The Nigerian National Petroleum Company Limited (NNPC Ltd.) recorded N2.68 trillion in revenue for February 2026, up 4.2 per cent from N2.57 trillion in January. Despite the revenue gain, profit after tax fell sharply by 64.67 per cent to N136 billion, down from N385 billion the previous month. This decline coincided with a 148.48 per cent increase in remittances to the Federation Account, which rose to N1.8 trillion in February from N726 billion in January. The surge in payments followed a presidential directive removing the 30 per cent profit retention allowance previously granted to NNPC Ltd. for oil and gas operations. Crude oil and condensate sales volumes dropped by 10.36 per cent to 23.08 million barrels in February, compared to 25.75 million barrels in January. Average daily oil production also declined, falling to 1.51 million barrels per day from 1.64 million barrels per day. Gas production, however, saw a 2.4 per cent rise, increasing to 7,458 million standard cubic feet per day from 7,283 million standard cubic feet per day in January.

💡 NaijaBuzz Take

NNPC Ltd.'s dramatic 64.67 per cent profit drop to N136 billion in February 2026, despite a revenue increase, exposes the immediate financial impact of the presidential directive to end its 30 per cent profit retention. The decision directly enabled a near doubling of the company's remittance to the Federation Account, which jumped to N1.8 trillion—funds now flowing to the treasury instead of being reinvested or reserved by the firm.

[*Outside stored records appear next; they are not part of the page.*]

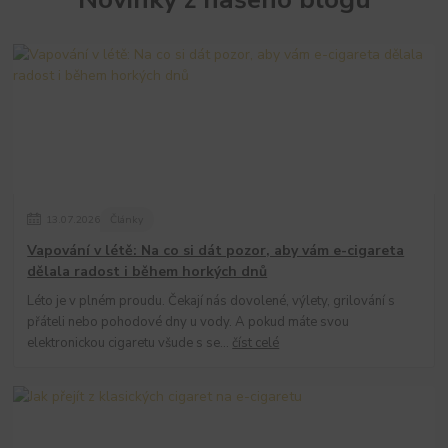
13
.
07
.
2026
Články
Vapování v létě: Na co si dát pozor, aby vám e-cigareta
dělala radost i během horkých dnů
Léto je v plném proudu. Čekají nás dovolené, výlety, grilování s
přáteli nebo pohodové dny u vody. A pokud máte svou
elektronickou cigaretu všude s se...
číst celé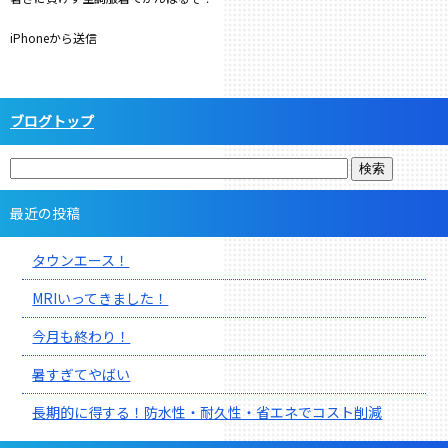
iPhoneから送信
ブログトップ
最近の投稿
タウンエース！
MRIいってきました！
今月も終わり！
暑すぎてやばい
長期的に得する！防水性・耐久性・省エネでコスト削減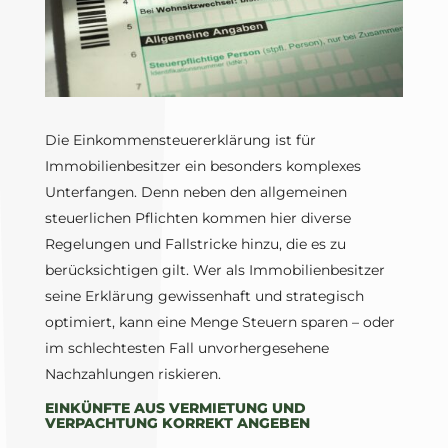
Die Einkommensteuererklärung ist für
Immobilienbesitzer ein besonders komplexes
Unterfangen. Denn neben den allgemeinen
steuerlichen Pflichten kommen hier diverse
Regelungen und Fallstricke hinzu, die es zu
berücksichtigen gilt. Wer als Immobilienbesitzer
seine Erklärung gewissenhaft und strategisch
optimiert, kann eine Menge Steuern sparen – oder
im schlechtesten Fall unvorhergesehene
Nachzahlungen riskieren.
EINKÜNFTE AUS VERMIETUNG UND
VERPACHTUNG KORREKT ANGEBEN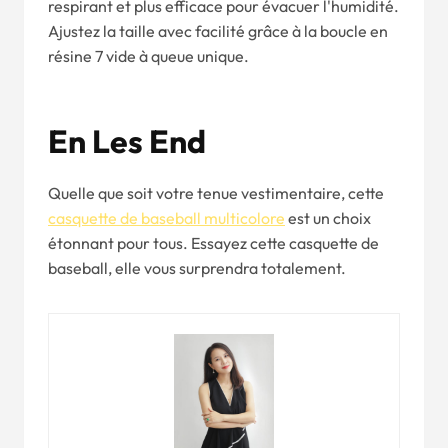
respirant et plus efficace pour évacuer l'humidité.
Ajustez la taille avec facilité grâce à la boucle en
résine 7 vide à queue unique.
En
Les
E
Nd
Quelle que soit votre tenue vestimentaire, cette
casquette de baseball multicolore
est un choix
étonnant pour tous. Essayez cette casquette de
baseball, elle vous surprendra totalement.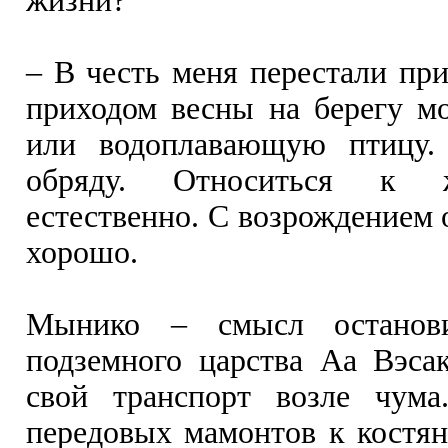
жизни?
– В честь меня перестали при
приходом весны на берегу м
или водоплавающую птицу.
обряду. Относиться к 
естественно. С возрождением 
хорошо.
Мынико – смысл останов
подземного царства Aа Вэса
свой транспорт возле чума
передовых мамонтов к костян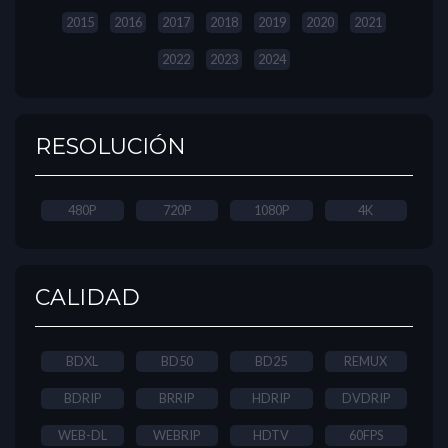
2015
2016
2017
2018
2019
2020
2021
2022
2023
2024
RESOLUCIÓN
480P
720P
1080P
4K
CALIDAD
BDXL
BD50
BD25
REMUX
BDRIP
BRRIP
HDRIP
DVDRIP
WEB-DL
WEBRIP
HDTV
60FPS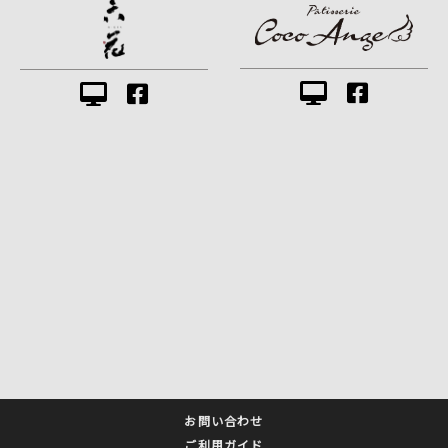
お問い合わせ
ご利用ガイド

This shift reflects a broader recalibration of NNPC Ltd.'s role under current economic directives: less autonomy in capital retention, more emphasis on immediate fiscal contribution. While gas production rose slightly, the drop in oil output—from 1.64 million to 1.51 million barrels per day—undermines revenue sustainability, especially as global prices remain volatile. The company is effectively being asked to prioritise short-term national revenue over operational flexibility.

For Nigerians, particularly those in energy-dependent sectors, this means NNPC Ltd. may have less internal capital to maintain infrastructure or stabilise fuel supply during disruptions. Reduced reinvestment capacity could affect downstream reliability, potentially feeding into distribution hiccups or price adjustments.

This move fits a growing pattern of centralising control over state-owned enterprises, aligning their financial flows with immediate budgetary needs rather than long-term corporate resilience.